Records provided -
──────

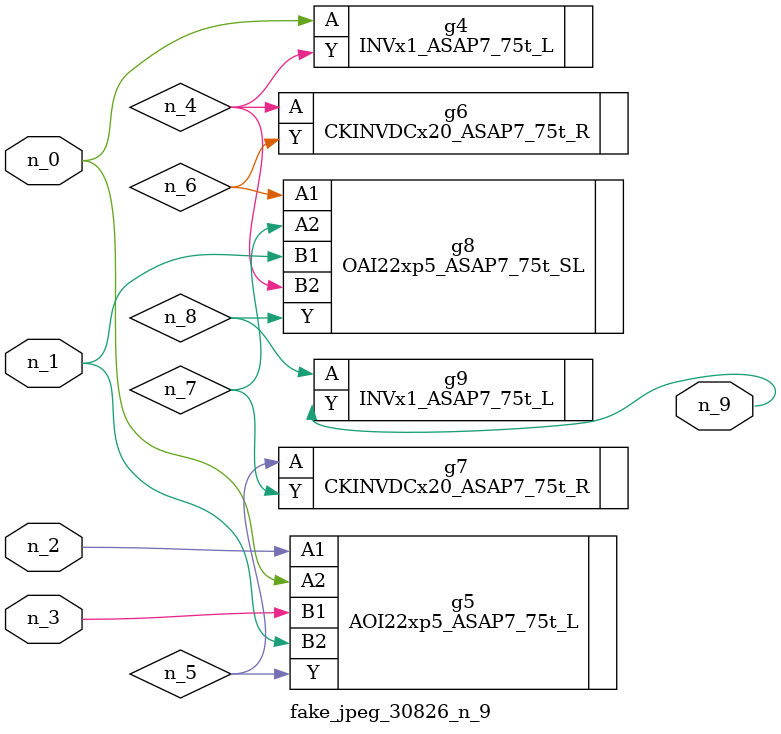
<source format=v>
module fake_jpeg_30826_n_9 (n_0, n_3, n_2, n_1, n_9);

input n_0;
input n_3;
input n_2;
input n_1;

output n_9;

wire n_4;
wire n_8;
wire n_6;
wire n_5;
wire n_7;

INVx1_ASAP7_75t_L g4 ( 
.A(n_0),
.Y(n_4)
);

AOI22xp5_ASAP7_75t_L g5 ( 
.A1(n_2),
.A2(n_0),
.B1(n_3),
.B2(n_1),
.Y(n_5)
);

CKINVDCx20_ASAP7_75t_R g6 ( 
.A(n_4),
.Y(n_6)
);

OAI22xp5_ASAP7_75t_SL g8 ( 
.A1(n_6),
.A2(n_7),
.B1(n_1),
.B2(n_4),
.Y(n_8)
);

CKINVDCx20_ASAP7_75t_R g7 ( 
.A(n_5),
.Y(n_7)
);

INVx1_ASAP7_75t_L g9 ( 
.A(n_8),
.Y(n_9)
);


endmodule
</source>
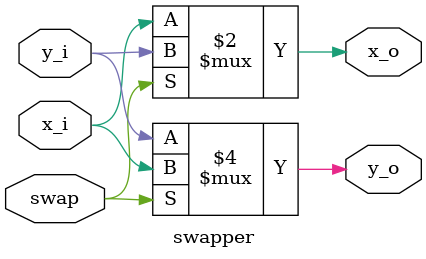
<source format=sv>
module swapper (
    input logic x_i,
    input logic y_i,
    input logic swap,
    
    output logic x_o,
    output logic y_o
    
);

assign x_o = (swap == 1'b1) ? y_i : x_i;
assign y_o = (swap == 1'b1) ? x_i : y_i;

endmodule

</source>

──────

Every line in the records above that contains the word "input" should be copied out.

input n_0;
input n_3;
input n_2;
input n_1;
    input logic x_i,
    input logic y_i,
    input logic swap,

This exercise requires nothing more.